[DATA EXTRACTS Boundary: Start]

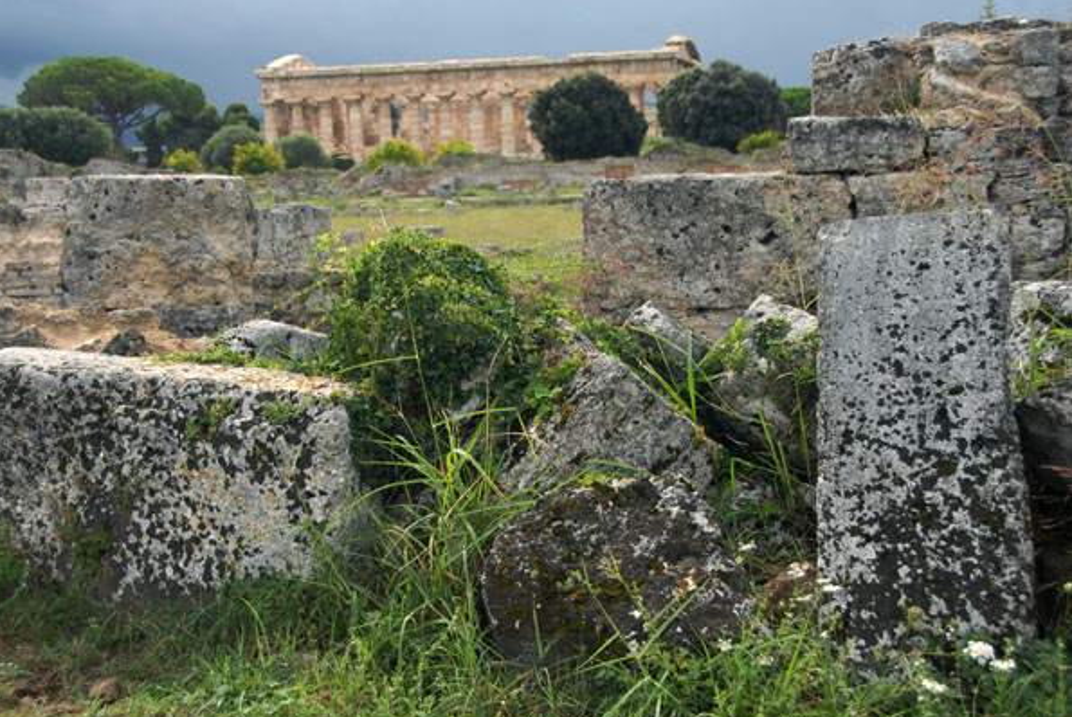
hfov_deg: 39.6
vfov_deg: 27.1
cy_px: 367
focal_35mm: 50
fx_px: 1490
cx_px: 515
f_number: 5
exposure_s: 1/160
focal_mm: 32
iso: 200
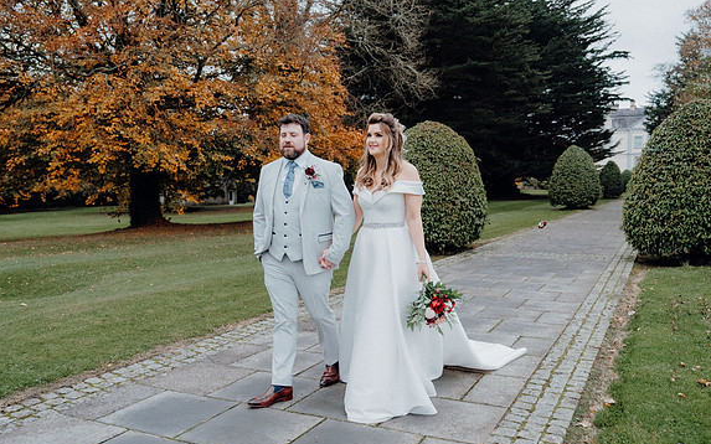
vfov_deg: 39.4
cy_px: 226
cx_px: 356
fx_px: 620
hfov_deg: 59.7
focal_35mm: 32
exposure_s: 1/200
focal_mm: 31
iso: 5000
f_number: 3.5
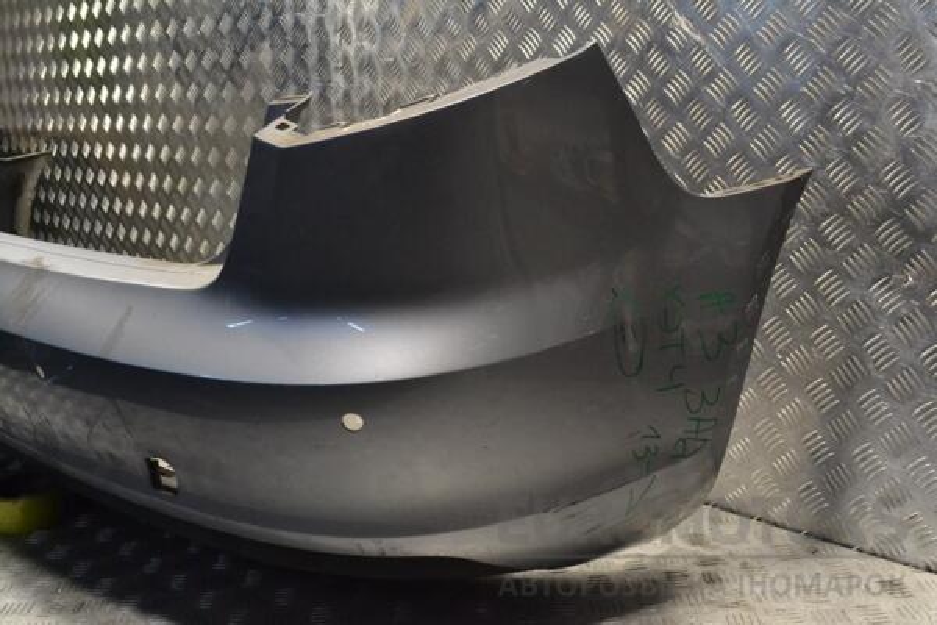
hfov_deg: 53.1
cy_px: 312
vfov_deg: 36.9
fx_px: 937
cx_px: 468
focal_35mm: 36
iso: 3200
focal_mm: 24
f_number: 9
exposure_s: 1/250
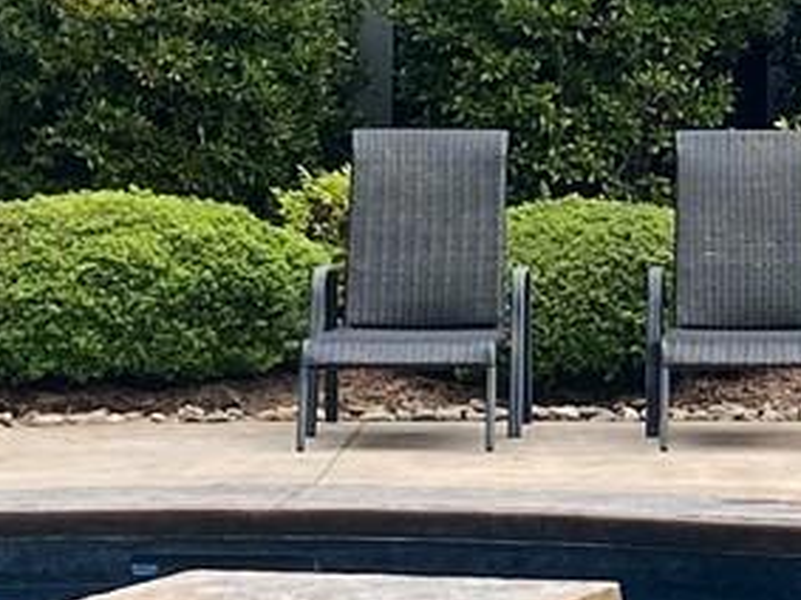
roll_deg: +0.9
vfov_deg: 7.8
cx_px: 880
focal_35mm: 188
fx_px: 4348
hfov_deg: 10.4
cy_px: -54
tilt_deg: +0.8
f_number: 1.8
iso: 32
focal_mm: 4.25
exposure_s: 1/673
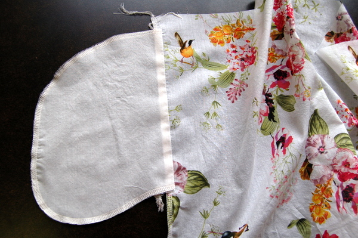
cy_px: 119
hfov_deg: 53.2
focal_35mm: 36
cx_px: 179
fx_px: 358
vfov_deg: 36.8
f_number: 6.3
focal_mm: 24
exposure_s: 1/160
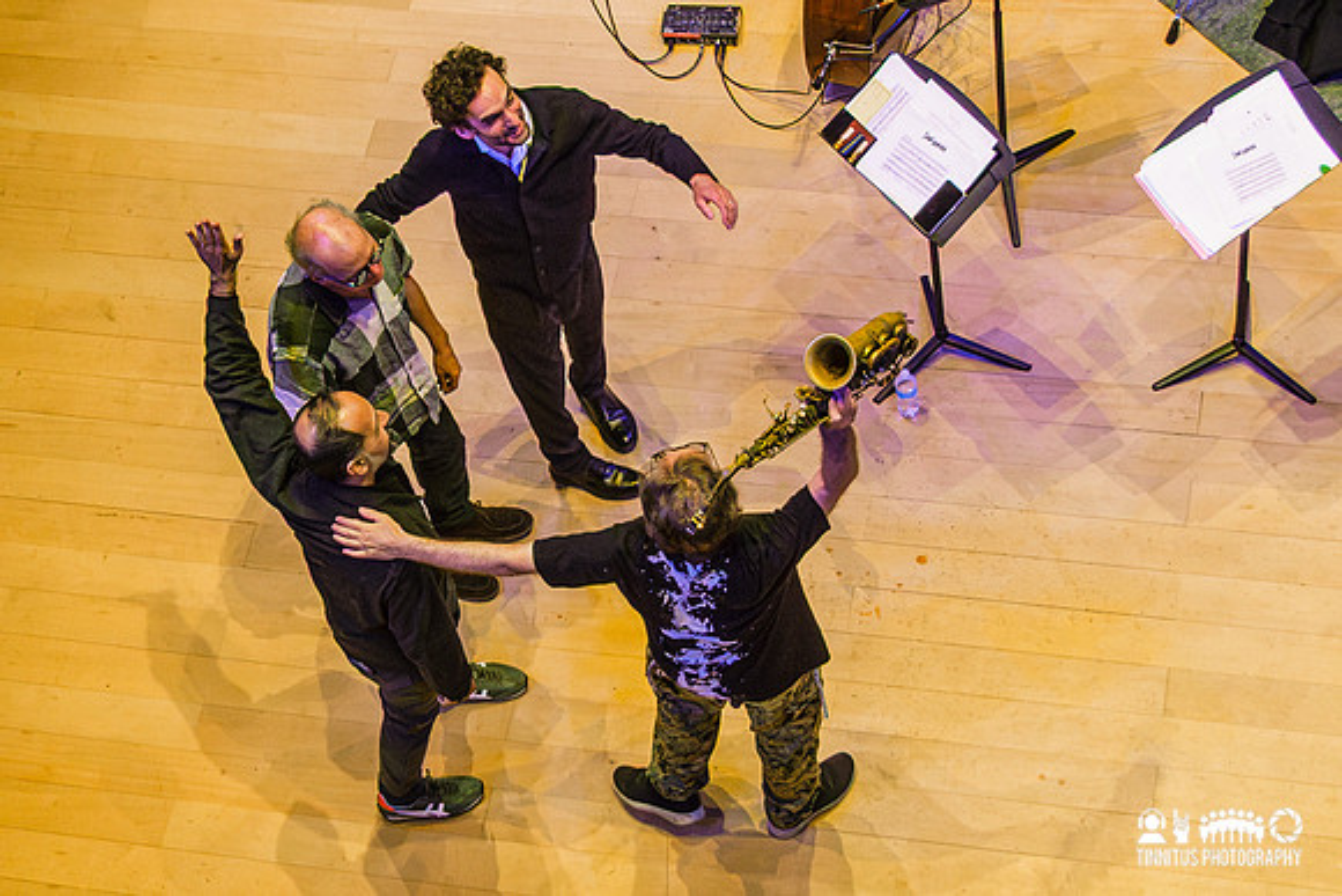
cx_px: 677
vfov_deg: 18.1
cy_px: 502
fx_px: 2814
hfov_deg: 26.8
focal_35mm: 75
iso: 800
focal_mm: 10.83
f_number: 3.2
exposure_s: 1/320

[DATA EXTRACTS Boundary: End]

TASK REQUIREMENTS: Can you restate all the records above word for word while dropping the pictures?

SOLUTION TO THIS EXERCISE:
hfov_deg: 39.6
vfov_deg: 27.1
cy_px: 367
focal_35mm: 50
fx_px: 1490
cx_px: 515
f_number: 5
exposure_s: 1/160
focal_mm: 32
iso: 200
vfov_deg: 39.4
cy_px: 226
cx_px: 356
fx_px: 620
hfov_deg: 59.7
focal_35mm: 32
exposure_s: 1/200
focal_mm: 31
iso: 5000
f_number: 3.5
hfov_deg: 53.1
cy_px: 312
vfov_deg: 36.9
fx_px: 937
cx_px: 468
focal_35mm: 36
iso: 3200
focal_mm: 24
f_number: 9
exposure_s: 1/250
roll_deg: +0.9
vfov_deg: 7.8
cx_px: 880
focal_35mm: 188
fx_px: 4348
hfov_deg: 10.4
cy_px: -54
tilt_deg: +0.8
f_number: 1.8
iso: 32
focal_mm: 4.25
exposure_s: 1/673
cy_px: 119
hfov_deg: 53.2
focal_35mm: 36
cx_px: 179
fx_px: 358
vfov_deg: 36.8
f_number: 6.3
focal_mm: 24
exposure_s: 1/160
cx_px: 677
vfov_deg: 18.1
cy_px: 502
fx_px: 2814
hfov_deg: 26.8
focal_35mm: 75
iso: 800
focal_mm: 10.83
f_number: 3.2
exposure_s: 1/320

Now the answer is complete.